Mengenal Guguran Awan Panas Semeru
Brian Bagus Arianto (2015) dari Institut Teknologi Sepuluh November (ITS) dalam sebuah studi tentang jalur aliran lava menyebut jika awan panas Semeru merupakan aliran piroklastik yang muncul karena runtuhnya tiang asap erupsi. Guguran lidah atau kubah lava inilah yang kemudian mengalir ke permukaan tanah dengan kecepatan tinggi.
Kecepatan aliran guguran awan panas yang dapat mencapai 150-250 Km/jam ini disebabkan oleh adanya gravitasi sehingga mengarah ke lembah dan lereng searah dengan guguran. Guguran juga dipengaruhi oleh pelepasan gas magma atau lava.
Awan panas sendiri termasuk dalam Bahaya utama atau primer dari letusan gunung api. Selain awan panas, terdapat bahaya utama berupa leleran lava, jatuhan abu, lahar letusan dan gas vulkanik yang beracun. Adapun bahaya sekunder yang mungkin timbul yakni longsoran vulkanik, lahar hujan hingga banjir bandang.
Guguran awan panas (APG) Gunung Semeru pada Desember 2022 bukan yang pertama kali terjadi. Dalam jurnal riset Anggiat Purba (2022), awan panas pernah menyapu lereng Semeru pada November 1818. Pada Mei 1963, awan panas juga turun sejauh 8 Km.

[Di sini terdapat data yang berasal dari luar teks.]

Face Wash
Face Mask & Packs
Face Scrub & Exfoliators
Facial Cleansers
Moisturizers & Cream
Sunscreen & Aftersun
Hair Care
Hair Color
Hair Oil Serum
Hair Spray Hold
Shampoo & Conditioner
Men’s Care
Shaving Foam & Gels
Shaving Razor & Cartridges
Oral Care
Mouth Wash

Berikutnya pada 1977 juga terjadi guguran awan panas sejauh 10 Km lewat Besuk Kembar. Muntahan awan panas Semeru pun terus terjadi dalam beberapa rentang tahun selanjutnya. Tercatat pernah terjadi pada 1978, 1981, 1990, 1994, 2002, 2004, 2005, 2007, dan 2008.
Apa Bedanya Guguran Awan Panas Semeru dan Merapi?
Dalam sebuah konferensi pers daring, Hanik Humaida selaku Kepala Kepala Balai Penyelidikan dan Pengembangan Teknologi Kebencanaan Geologi (BPPTKG), pernah menyebutkan sedikit perbedaan awan panas Semeru dan Merapi.
Menurutnya, karakter erupsi Gunung Semeru sebenarnya memiliki kemiripan dengan Gunung Merapi. Perbedaanya hanya terletak pada adanya kubah lava yang telah terbentuk sebelum erupsi pada Gunung Semeru. Sedangkan aliran awan panas wedhus gembel Merapi tak didahului dengan kubah lava yang hingga kini belum muncul.
Hanik juga menerangkan jika satu ciri munculnya awan panas salah satunya yakni adanya kubah lava. Guguran kubah lava yang runtuh akan menjadi awan panas yang mengarah ke lereng gunung.
Karakter Wedhus Gembel Gunung Merapi
Surono, Ketua Pusat Vulkanologi dan Mitigasi Bencana Geologi (PVMBG) mengungkapkan jika “Wedhus Gembel” merupakan sebutan awan panas yang juga disertai adanya agas beracun dengan kandungn sulfur, karbon dioksida dan abu vulkanik.
Saat keluar dari kawah, suhu wedhus gembel bisa mencapai 1000oC dan akan turun hingga 500oC saat mencapai pemukiman. Awan panas ini akan dengan cepat menyapu apa saja yang dilaluinya dengan kecepatan hingga 200 km/jam. Seorang pakar vulkanologi John Seach bahkan menyebut Gunung Merapi sebagai salah satu gunung paling aktif dan berbahaya di dunia.
Catatan Kementerian ESDM menyebut jika Gunung Merapi pertama kali meletus pada tahun 1006. Letusan dahsyat itu bahkan membuat seluruh Pulau Jawa tertutup abu. Letusan pada 1930 pun tak kalah mengerikan. Wedhus gembel yang menyapu 13 desa menyebabkan sekitar 1370 jiwa meninggal dunia.
PVMBG pun menyebut siklus Gunung Merapi kini berada dalam siklus pendek dimana dapat meletus dengan rentang 2-5 tahun dan 5-7 tahun. Letusan besar lainnya pernah terjadi pada tahun 1786, 1822, dan 1872. Hingga kini, awan panas Semeru dan Merapi masih sering terjadi dan perlu diwaspadai setiap saat.